日々書き留めているイライラした出来事とどうしてイライラしたのかが書かれているメモを見返した。普段自分がどういう風に人のことを見ているのかを出来る限り客観的に読み、他人に厳しく自分に甘い自分に辟易してしまった。
ワードでカタカタと文字を打ち込み、なかなか上達しない文章能力に落ち込む。
気分転換に持ってきた本を読む。
大好きな作家さんだし物語はやっぱり面白い。こんな文章が書けたらいいなと烏滸がましくも目標にしているものの、背もたれがないせいか集中力が続かず結局YouTubeを開いてしまった。
画面を開くと戦争や新党発足のニュースで埋め尽くされていてうんざりしてすぐに閉じた。

夕飯を作る時間になったからだろうか。あんなに混んでいた店内は少しの喧騒と少しの静寂さを残していつもの形に戻りかけていた。

窓のフレームに目を落とすと、数匹の半透明な小さな虫の死骸が転がっていた。
帰宅の電車に揺られた人たちが改札を出て、駅前のスーパーに入っている。生活の影がいつの間にか大きくなっていた。

返却口には沢山のコーヒーカップやトレー、サンドイッチを包んでいたビニールが溢れていた。無理矢理そこに自分が飲んでいたコーヒーカップを詰め込み店を出る。
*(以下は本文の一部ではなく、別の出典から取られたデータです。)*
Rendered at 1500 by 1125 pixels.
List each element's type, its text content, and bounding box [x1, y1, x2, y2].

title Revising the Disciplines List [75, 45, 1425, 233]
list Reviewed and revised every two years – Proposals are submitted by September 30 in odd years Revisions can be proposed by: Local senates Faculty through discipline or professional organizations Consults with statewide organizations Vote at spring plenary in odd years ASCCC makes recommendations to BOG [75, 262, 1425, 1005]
小さな本屋に寄って、数冊パラパラめくって何も買わないまま店を出た。
出る時におばあさんが本を買っている最中だったから店員さんからの透き通った声でありがとうございました〜と言われなくてホッとした。
何も買っていないのだからお礼の言葉なんかいらないのにといつも思う。

帰る途中、小さな商店街を歩いているとマイクのボリュームの設定を間違えいてるのか、とても大きな音量で電車の延伸反対の署名運動をしている人たちがいた。
マイクを握る人やビラ配りしている人、署名用紙とペンを持ってその辺を歩いている人に署名をお願いしている人みんなが高齢者だった。高齢者は電話口で大きな声で話さないと相手に聞こえないと思っていると何かの記事で読んだことがあるが、あのボリュームの大きさはその一種なのか。
延伸することで街の利便性が向上するが、その分今の景観が変わってしまう可能性がある。こんな小さな街がちょっと延伸しただけでそんなに変わるのかななんて分からないが、マイクのボリュームに負けない音量で好きな音楽を聴いて歩いている自分には彼らがどういう理由で反対しているかは聞こえない。
目の前にいる誰かが大声をあげている気配を確かに感じながらそれを無視して聴く音楽は気持ちよかった。

家に帰り、部屋着に着替える。
ベッドに横になりYouTubeのアプリをタップすると、まだそこには戦争とか国会とか経済政策に関することがおすすめに表示されていた。
お願いだから少し静かにしてくれないか。